__EXTRACT PROVIDED__.
***

Construct an implementation of tridiagonalisation.

Uses pre-allocation, and full reorthogonalisation if reortho is set to "full". It tends to be a good idea to use full reorthogonalisation.

This algorithm assumes a symmetric matrix.

Decompose a matrix into a product of orthogonal-tridiagonal-orthogonal matrices. Use this algorithm for approximate eigenvalue decompositions.

Setting custom_vjp to True implies using efficient, numerically stable gradients of the Lanczos iteration according to what has been proposed by Krämer et al. (2024). These gradients are exact, so there is little reason not to use them. If you use this configuration, please consider citing Krämer et al. (2024; bibtex below).

BibTex for Krämer et al. (2024)

@article{kraemer2024gradients,
    title={Gradients of functions of large matrices},
    author={Kr\"amer, Nicholas and Moreno-Mu\~noz, Pablo and
    Roy, Hrittik and Hauberg, S{\o}ren},
    journal={arXiv preprint arXiv:2405.17277},
    year={2024}
}

Parameters:

Name	Type	Description	Default
num_matvecs	int	The number of matrix-vector products aka the depth of the Krylov space. The deeper the Krylov space, the more accurate the factorisation tends to be. However, the computational complexity increases linearly with the number of matrix-vector products.	required
materialize	bool	The value of this flag indicates whether the tridiagonal matrix should be returned in a sparse format (which means, as a tuple of diagonas) or as a dense matrix. The dense matrix is helpful if different decompositions should be used interchangeably. The sparse representation requires less memory.	True
reortho	str	The value of this parameter indicates whether to reorthogonalise the basis vectors during the forward pass. Reorthogonalisation makes the forward pass more expensive, but helps (significantly) with numerical stability.	'full'
custom_vjp	bool	The value of this flag indicates whether to use a custom vector-Jacobian product as proposed by Krämer et al. (2024; bibtex above). Generally, using a custom VJP tends to be a good idea. However, due to JAX's mechanics, a custom VJP precludes the use of forward-mode differentiation (see here), so don't use a custom VJP if you need forward-mode differentiation.	True

Returns:

Type

Description

decompose

A decomposition function that maps (matvec, vector, *params) to the decomposition. The decomposition is a tuple of (nested) arrays. The first element is the Krylov basis, the second element represents the tridiagonal matrix (how it is represented depends on the value of ``materialize''), the third element is the residual, and the fourth element is the (inverse of the) length of the initial vector.

***

[Dataset entries]
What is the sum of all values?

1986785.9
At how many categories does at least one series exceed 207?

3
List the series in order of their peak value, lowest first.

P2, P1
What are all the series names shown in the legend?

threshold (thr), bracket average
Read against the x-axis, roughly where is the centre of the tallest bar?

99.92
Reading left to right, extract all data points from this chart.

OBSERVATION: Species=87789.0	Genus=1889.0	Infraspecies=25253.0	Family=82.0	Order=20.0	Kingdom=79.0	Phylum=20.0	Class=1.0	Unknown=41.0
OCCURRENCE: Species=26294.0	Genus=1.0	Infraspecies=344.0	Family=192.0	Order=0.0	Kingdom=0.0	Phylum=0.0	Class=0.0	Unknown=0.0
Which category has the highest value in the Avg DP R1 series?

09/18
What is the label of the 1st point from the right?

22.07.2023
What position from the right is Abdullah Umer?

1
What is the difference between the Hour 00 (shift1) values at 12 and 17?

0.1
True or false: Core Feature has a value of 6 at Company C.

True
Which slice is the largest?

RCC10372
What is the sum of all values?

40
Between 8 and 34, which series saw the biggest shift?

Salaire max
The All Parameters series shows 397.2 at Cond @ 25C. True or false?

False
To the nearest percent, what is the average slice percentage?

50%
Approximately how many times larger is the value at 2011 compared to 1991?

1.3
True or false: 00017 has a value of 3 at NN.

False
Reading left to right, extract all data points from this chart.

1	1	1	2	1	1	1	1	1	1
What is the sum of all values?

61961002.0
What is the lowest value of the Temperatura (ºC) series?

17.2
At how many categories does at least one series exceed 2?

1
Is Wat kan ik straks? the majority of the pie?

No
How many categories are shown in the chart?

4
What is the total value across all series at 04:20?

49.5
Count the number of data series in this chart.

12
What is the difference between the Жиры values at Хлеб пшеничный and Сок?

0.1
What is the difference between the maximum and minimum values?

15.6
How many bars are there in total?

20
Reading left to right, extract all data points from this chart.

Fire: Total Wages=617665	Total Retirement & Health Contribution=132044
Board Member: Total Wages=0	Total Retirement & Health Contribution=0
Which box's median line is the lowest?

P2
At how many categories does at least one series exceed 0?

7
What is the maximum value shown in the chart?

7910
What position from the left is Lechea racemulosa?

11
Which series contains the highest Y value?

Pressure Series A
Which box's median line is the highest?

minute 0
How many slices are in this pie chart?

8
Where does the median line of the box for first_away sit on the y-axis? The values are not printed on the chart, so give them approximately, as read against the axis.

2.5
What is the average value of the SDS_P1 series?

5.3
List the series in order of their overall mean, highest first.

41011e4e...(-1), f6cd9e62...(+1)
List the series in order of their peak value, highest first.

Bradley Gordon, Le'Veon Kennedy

***

__EXERCISE REQUIREMENTS__.
1. Please repeat the stretch of the tridiagonalisation documentation from "Uses pre-allocation, and" through "a symmetric matrix.", switching "symmetric" to "Hermitian".
2. In the tridiagonalisation documentation, what kind of differentiation does using a custom VJP rule out?

__SOLVED TASKS__.
1.
Uses pre-allocation, and full reorthogonalisation if reortho is set to "full". It tends to be a good idea to use full reorthogonalisation.

This algorithm assumes a Hermitian matrix.

2. Forward-mode differentiation.